Julian will spend his Fellowship researching and consolidating existing artistic interests – community engagement and open participation, critiquing traditional scores and instrumental techniques and bridging the visual art and music worlds. He will work with mentors in New York and collaborate with performers, galleries and community participants in Australia, the USA and UK. These activities will further integrate his composition and visual art output into a well-honed artistic vision, broadening connections to other artists and institutions and laying the groundwork for future projects.

David Finnigan (ACT)

David is a writer, producer, theatre-maker and performer. He works extensively across disciplines to create a diverse body of work, from interactive performance to theatre to spoken word.
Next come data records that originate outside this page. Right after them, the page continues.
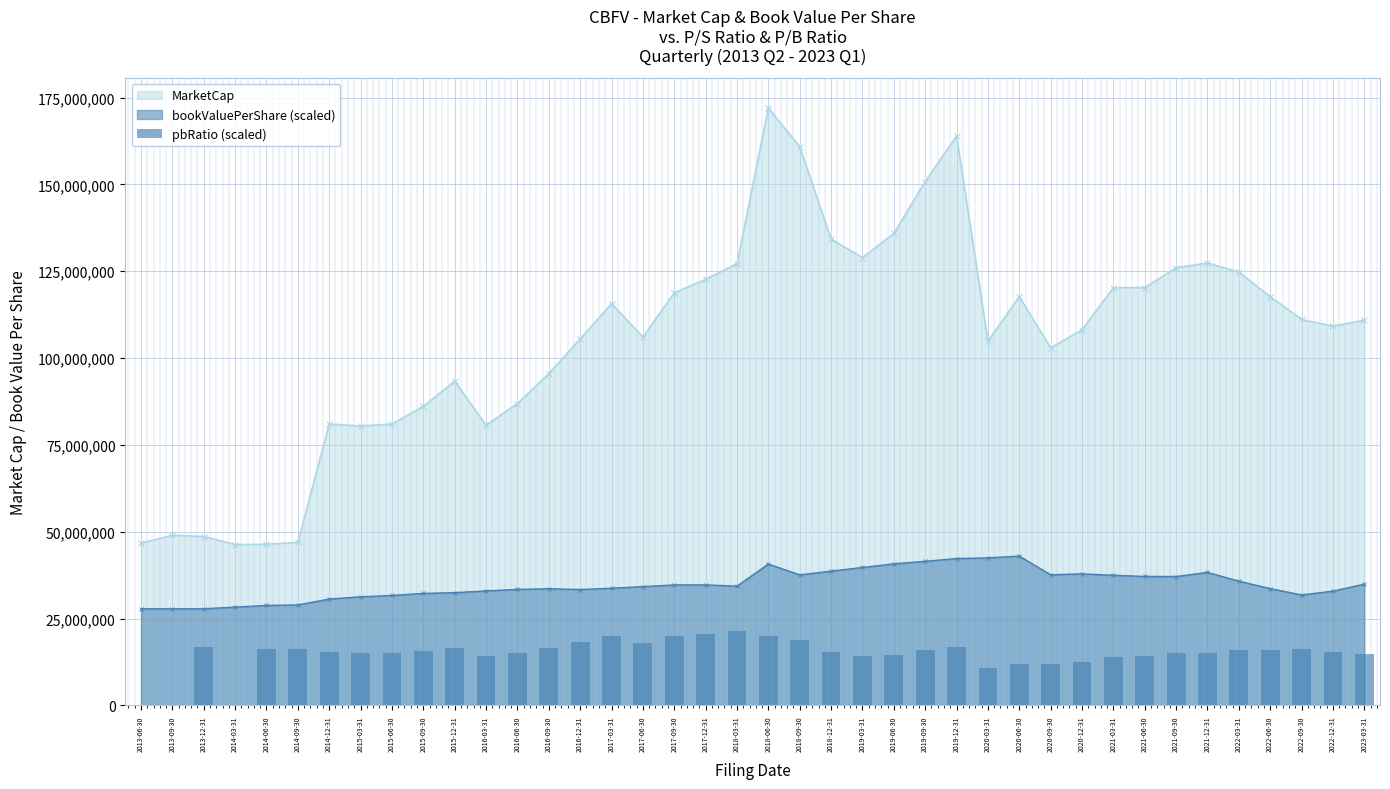

Where does the data first go above 15424557?

2013-12-31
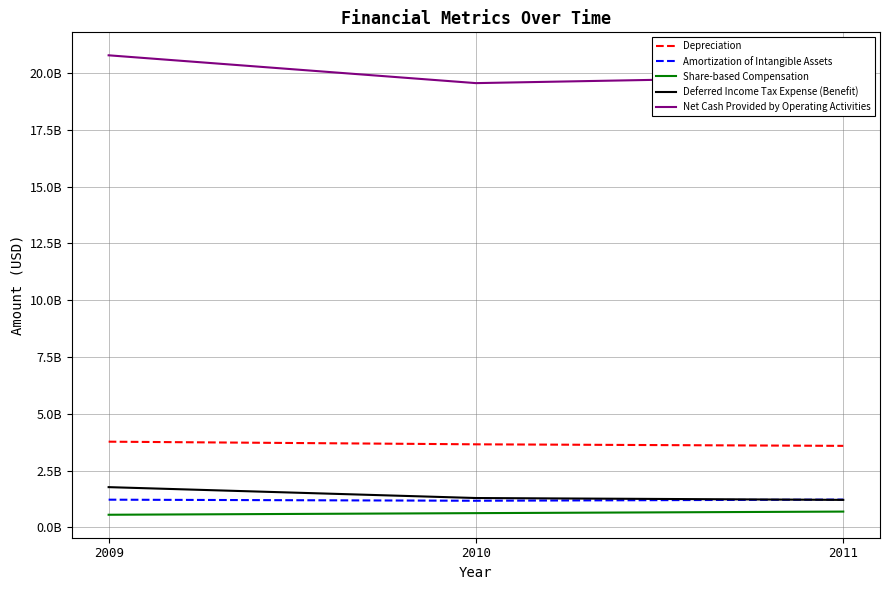

Reading left to right, transcribe all the data shown in this chart.

Depreciation: 3773000000	3657000000	3589000000
Amortization of Intangible Assets: 1221000000	1174000000	1226000000
Share-based Compensation: 558000000	629000000	697000000
Deferred Income Tax Expense (Benefit): 1773000000	1294000000	1212000000
Net Cash Provided by Operating Activities: 20773000000	19549000000	19846000000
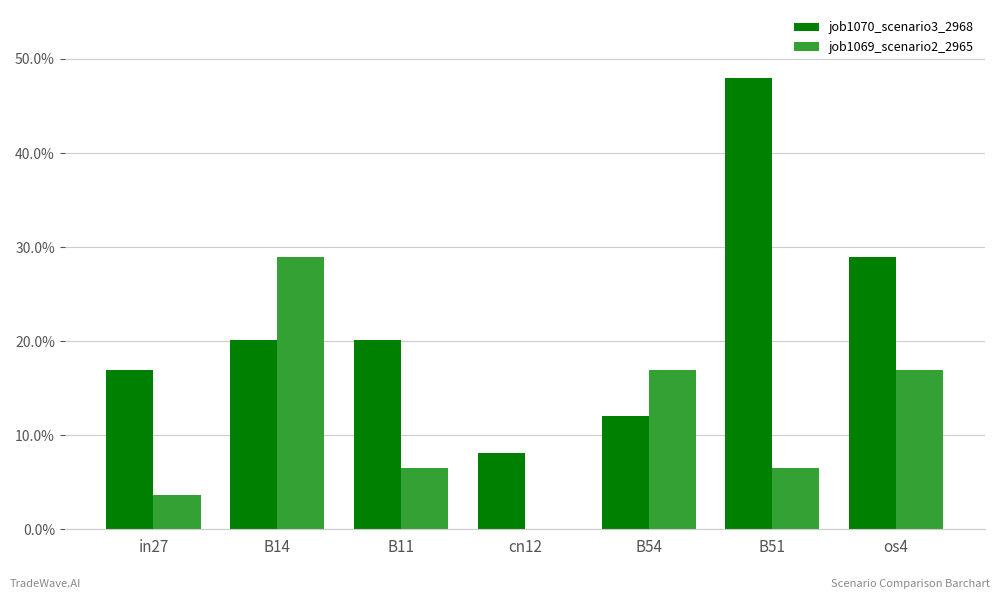

How many job1069_scenario2_2965 values are between 0 and 1?

7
David also has extensive experience as a producer and curator of experimental and cross-artform performance work. He has worked as a producer at the Battersea Arts Centre in London and for the HERE Arts Center in New York. In 2009, David cofounded and directed the Crack Theatre Festival, a national festival and forum for experimental performance in Newcastle as part of This Is Not Art. In 2011 he founded the You Are Here Festival, an annual multi-arts festivals taking place in shopfronts and found spaces in Canberra city. In 2013 he co-curated and facilitated the TippingPoint Australia climate-arts conference as part of the Australian Theatre Forum.

The Fellowship will continue David’s development as a playwright, science-theatre artist, spoken word performer, festival producer and curator with a focus on interactive and audience-driven work. The Fellowship will allow David to further his professional development by undertaking key multi-year projects with mentors as well as the chance to learn skills and access opportunities that are not otherwise available to an early career artist.